(Exercise objective):
Please transcribe the lines below exactly, and leave every image behind.

(Data below):
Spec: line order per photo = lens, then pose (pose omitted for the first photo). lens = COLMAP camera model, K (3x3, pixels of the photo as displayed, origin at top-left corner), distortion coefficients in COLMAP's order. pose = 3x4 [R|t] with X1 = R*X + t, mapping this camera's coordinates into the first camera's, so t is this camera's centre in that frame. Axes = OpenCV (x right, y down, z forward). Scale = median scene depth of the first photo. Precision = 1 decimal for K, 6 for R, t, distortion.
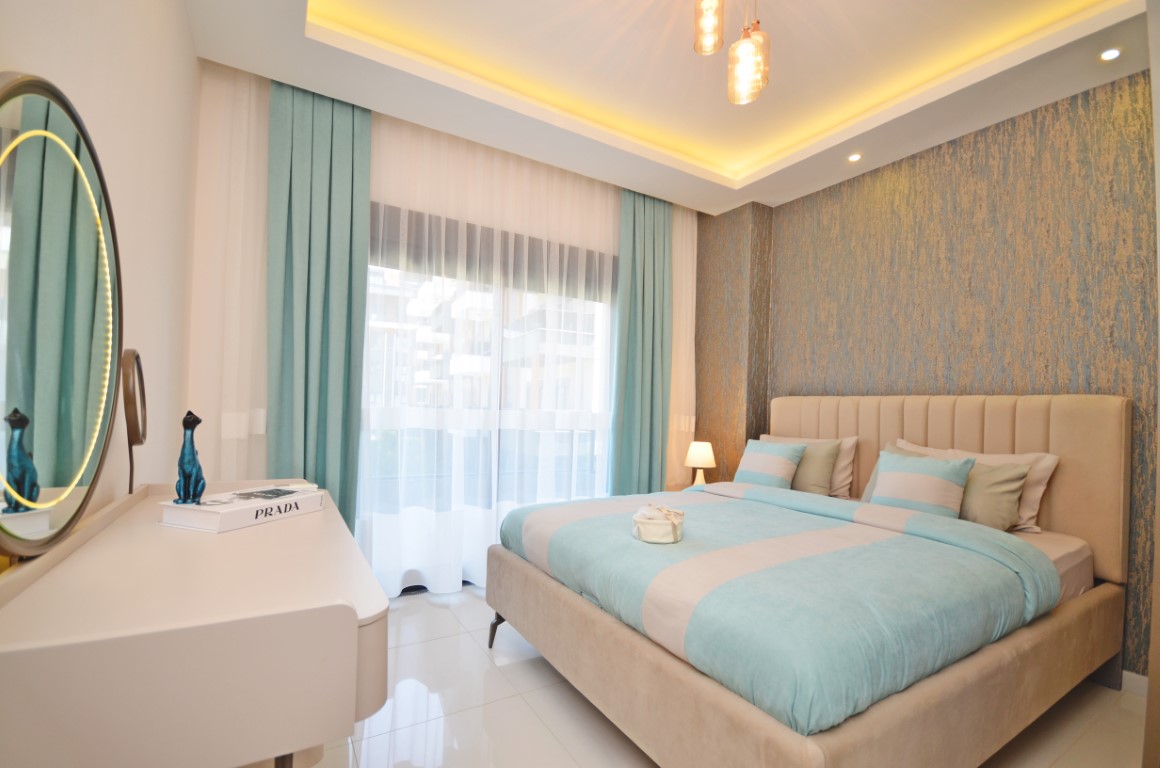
lens RADIAL K [[497.2, 0, 574.4], [0, 497.2, 401.5], [0, 0, 1]] dist [0.023443, -0.019440]
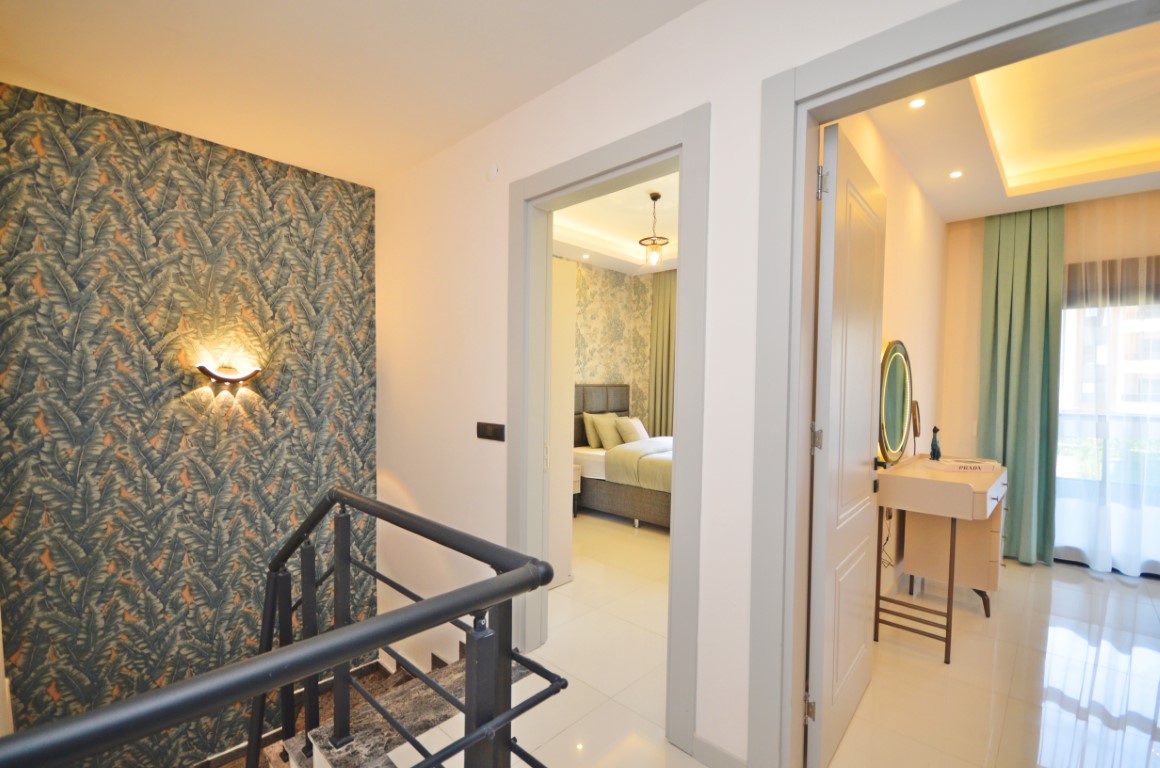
lens RADIAL K [[497.2, 0, 574.4], [0, 497.2, 401.5], [0, 0, 1]] dist [0.023443, -0.019440]
pose [[0.277915, 0.019275, -0.960412, 0.588101], [0.027519, 0.999229, 0.028017, -0.117273], [0.960211, -0.034216, 0.277170, -0.746552]]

(Result of the task):
Spec: line order per photo = lens, then pose (pose omitted for the first photo). lens = COLMAP camera model, K (3x3, pixels of the photo as displayed, origin at top-left corner), distortion coefficients in COLMAP's order. pose = 3x4 [R|t] with X1 = R*X + t, mapping this camera's coordinates into the first camera's, so t is this camera's centre in that frame. Axes = OpenCV (x right, y down, z forward). Scale = median scene depth of the first photo. Precision = 1 decimal for K, 6 for R, t, distortion.
lens RADIAL K [[497.2, 0, 574.4], [0, 497.2, 401.5], [0, 0, 1]] dist [0.023443, -0.019440]
lens RADIAL K [[497.2, 0, 574.4], [0, 497.2, 401.5], [0, 0, 1]] dist [0.023443, -0.019440]
pose [[0.277915, 0.019275, -0.960412, 0.588101], [0.027519, 0.999229, 0.028017, -0.117273], [0.960211, -0.034216, 0.277170, -0.746552]]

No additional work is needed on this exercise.